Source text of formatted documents
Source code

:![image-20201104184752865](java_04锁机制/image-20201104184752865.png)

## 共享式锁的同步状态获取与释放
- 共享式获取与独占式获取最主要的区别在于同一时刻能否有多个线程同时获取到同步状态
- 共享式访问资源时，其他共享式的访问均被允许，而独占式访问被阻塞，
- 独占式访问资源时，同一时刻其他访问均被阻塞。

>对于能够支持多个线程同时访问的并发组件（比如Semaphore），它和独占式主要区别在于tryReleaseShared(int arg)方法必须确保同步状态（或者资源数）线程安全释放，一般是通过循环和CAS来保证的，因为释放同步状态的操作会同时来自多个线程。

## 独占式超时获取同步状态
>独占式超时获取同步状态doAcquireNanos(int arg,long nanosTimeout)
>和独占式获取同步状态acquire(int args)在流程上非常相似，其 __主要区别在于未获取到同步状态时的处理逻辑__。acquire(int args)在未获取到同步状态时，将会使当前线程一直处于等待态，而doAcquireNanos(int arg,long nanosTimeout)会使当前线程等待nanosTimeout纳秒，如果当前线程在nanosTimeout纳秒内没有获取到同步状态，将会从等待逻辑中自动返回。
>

What to produce
Can you reproduce every line of the data above verbatim, with no changes?

Task response
Source code

:![image-20201104184752865](java_04锁机制/image-20201104184752865.png)

## 共享式锁的同步状态获取与释放
- 共享式获取与独占式获取最主要的区别在于同一时刻能否有多个线程同时获取到同步状态
- 共享式访问资源时，其他共享式的访问均被允许，而独占式访问被阻塞，
- 独占式访问资源时，同一时刻其他访问均被阻塞。

>对于能够支持多个线程同时访问的并发组件（比如Semaphore），它和独占式主要区别在于tryReleaseShared(int arg)方法必须确保同步状态（或者资源数）线程安全释放，一般是通过循环和CAS来保证的，因为释放同步状态的操作会同时来自多个线程。

## 独占式超时获取同步状态
>独占式超时获取同步状态doAcquireNanos(int arg,long nanosTimeout)
>和独占式获取同步状态acquire(int args)在流程上非常相似，其 __主要区别在于未获取到同步状态时的处理逻辑__。acquire(int args)在未获取到同步状态时，将会使当前线程一直处于等待态，而doAcquireNanos(int arg,long nanosTimeout)会使当前线程等待nanosTimeout纳秒，如果当前线程在nanosTimeout纳秒内没有获取到同步状态，将会从等待逻辑中自动返回。
>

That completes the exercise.